Между камнями кое-где виднелись узкие полоски утрамбованной земли, в которую были втоптаны окурки и гильзы. Почему-то Этьену казалось, что сейчас очень важно – важнее всего на свете - найти хотя бы одну травинку между камнями во дворе тюрьмы. Он стал расхаживать по двору, глубоко погрузив руки в карманы пиджака и низко наклонив голову, и все искал травинку между камней. И он нашел, даже не одну травинку, а целый пучок травы, в западном углу двора, где булыжник примыкал к стене. Этьен смотрел на эту жухлую, уже тронутую осенью траву, как на чудо.

Потом он заметил паука, плетущего свою паутину в зарешеченном вентиляционном отверстии. Движения воздуха колебали паутину, она раскачивалась, раскачивался паук, но работу свою не бросал, перебирал лапками, словно проверяя паутину на прочность. Этьен следил за пауком, вытянув шею и затаив дыхание, стараясь не спугнуть и не помешать его работе.

Сейчас все это – черные камни меж желто-серых стен, полоски земли и растоптанные гильзы между камней, пучок травы между камнями и стеной, паук и его паутина – заслонило от Етьена все остальное. Он смотрел на это во все глаза, смотрел так, как будто никто и никогда ничего подобного не видел, как будто в этих камнях, травинках и паутине была скрыта величайшая тайна, от разгадки которой зависело сейчас все. Если бы только Етьен понял, разгадал вдруг эту тайну, если бы он хотя бы на миг смог задуматься об этой тайне, - но он не мог, потрясенный простотой вещей, которым была доверена такая важная – самая важная – тайна. Камни, трава, паутина... Так просто…

Он все еще стоял в западном углу двора, когда за ним пришли. Солдаты потащили его в крохотный кабинет, провонявший потом и сигаретным дымом. Етьен стоял перед офицером, который что-то повелительно спрашивал, и не слышал ни одного слова. Его губы тронула легкая улыбка, легкая и в то же время торжествующая: камни, трава, паутина – так просто. Величайшая тайна вселенной была не просто доверена этим прекрасным вещам – они и были этой тайной.

Тишина, медленно и величественно, словно туман, опустившаяся на Этьена во дворе, снизошла на него, не отбирая звуки, но показывая суть звуков и предметов. Офицер взмахнул рукой и что-то крикнул, свет блеснул в его очках. Этьен снова ничего не услышал. Он весь отдался ощущениям стекла, в котором преломляется свет, и света, который преломляется в стекле.

Солдаты потащили Этьена во двор и поставили у западной стены. Уже наступила ночь, но Этьен так же ясно, как час назад, видел камни, траву, паука, а еще лучше - тайну, скрытую в них, скрытую ими, скрытую от всех, кроме него, Этьена.

Этьен снова улыбнулся, офицер что-то крикнул, полыхнул огонь, в котором бились и переплетались радуги, тяжело навалилась и тут же ушла боль, ночь начала светлеть, истончаться, таять, и вот уже вокруг остался один только свет…

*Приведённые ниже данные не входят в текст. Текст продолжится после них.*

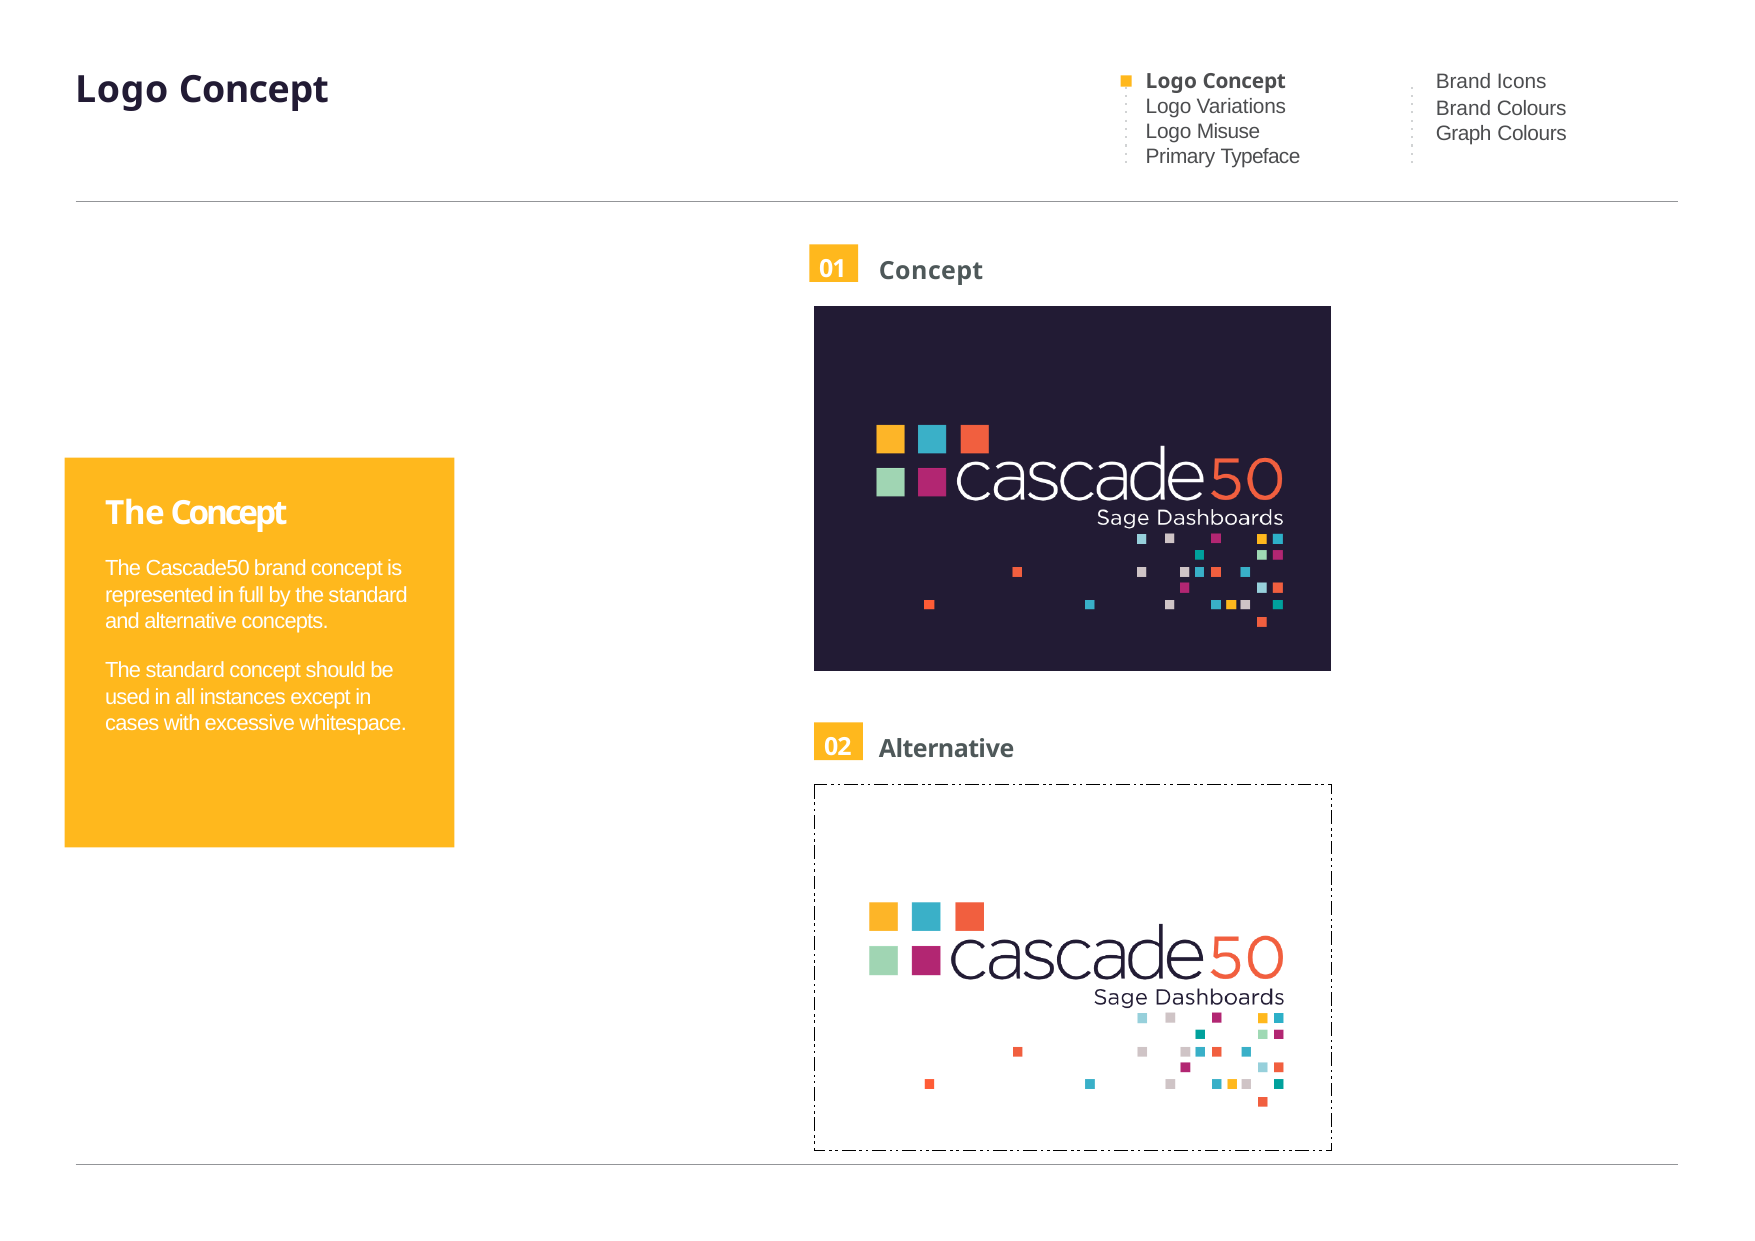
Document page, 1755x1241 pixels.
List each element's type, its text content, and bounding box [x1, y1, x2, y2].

text_box Logo Concept Logo Variations Logo Misuse Primary Typeface [1143, 65, 1384, 168]
text_box Brand Icons Brand Colours Graph Colours [1433, 65, 1606, 145]
text_box [1120, 75, 1132, 87]
text_box [62, 456, 456, 484]
picture [813, 784, 1333, 1151]
text_box The Concept The Cascade50 brand concept is represented in full by the standard and alternative concepts. The standard concept should be used in all instances except in cases with excessive whitespace. [51, 484, 507, 788]
text_box Alternative [876, 730, 1021, 763]
text_box 02 [814, 722, 863, 761]
picture [814, 305, 1331, 672]
text_box 01 [809, 244, 859, 282]
text_box [62, 788, 456, 850]
text_box Concept [876, 252, 1089, 285]
title Logo Concept [72, 62, 341, 272]
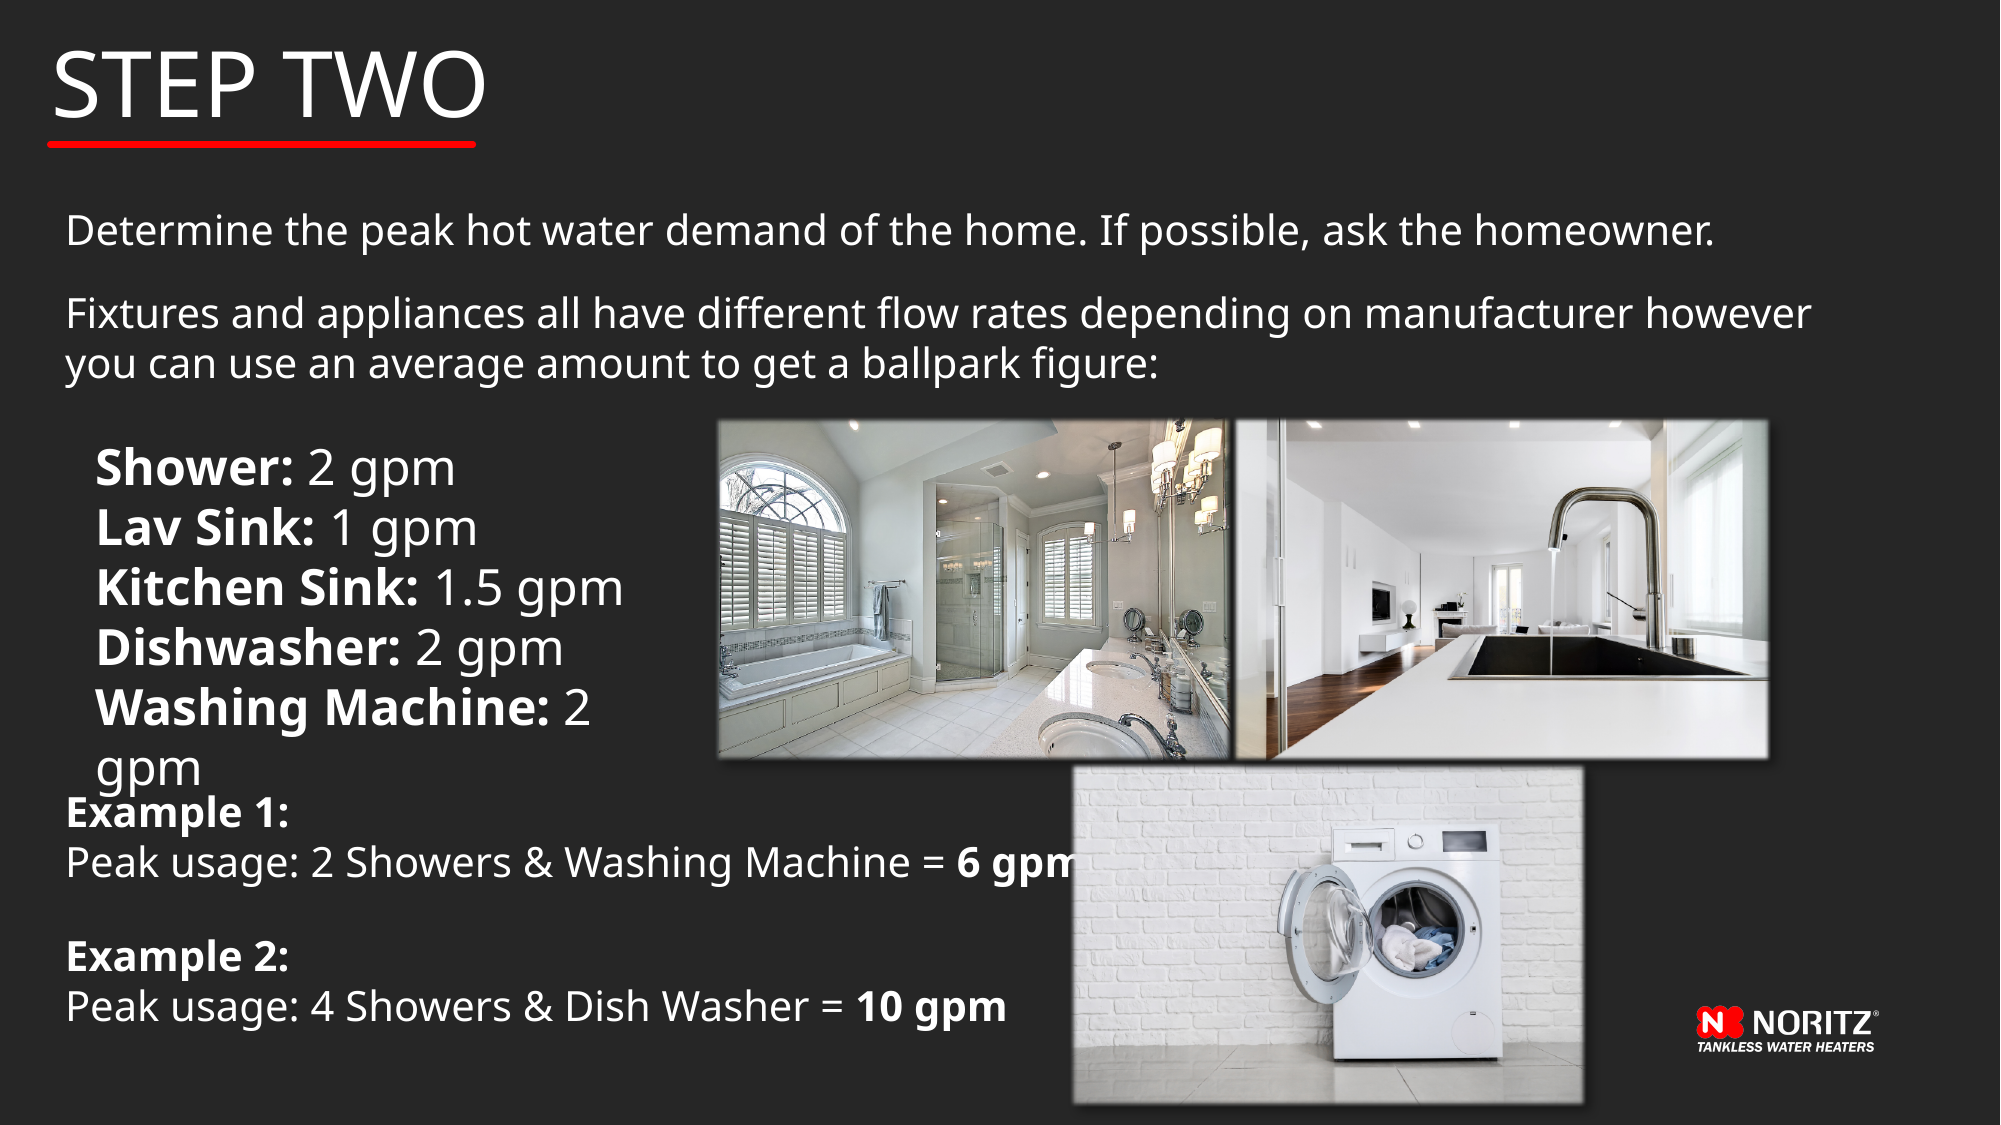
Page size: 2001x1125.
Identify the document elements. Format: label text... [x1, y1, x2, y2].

Потом в этом свете начали появляться контуры, фигуры и движение. Чиграков увидел какого-то типа, который прыгал перед сценой, расшвыривая листы бумаги, и беззвучно разевал рот. Семен узнал режиссера, а мгновение спустя услышал и его голос, сиплый, сорванный и истеричный. Режиссер орал:
- Твоя реплика, Семен! Семен, реплика! Ну, «я согласен!» «Согласен!!!». Да разбудите же его кто-нибудь!!!

Семен обвел взглядом сцену, увидел перед собой стол, у стола стоял человека в серо-зеленой форме. Человек выжидательно и с раздражением смотрел на Семена, поблескивая очками. Семен вновь ощутил - очень слабо – как свет преломляется в стекле, вздохнул и покачал головой.

- Нет, - произнес Семен и увидел, как брови режиссера поползли вверх, собирая лоб багровыми складками, рассеченными тонкими белыми линиями. – Нет, - твердо повторил Чиграков. - Я это... играть не буду!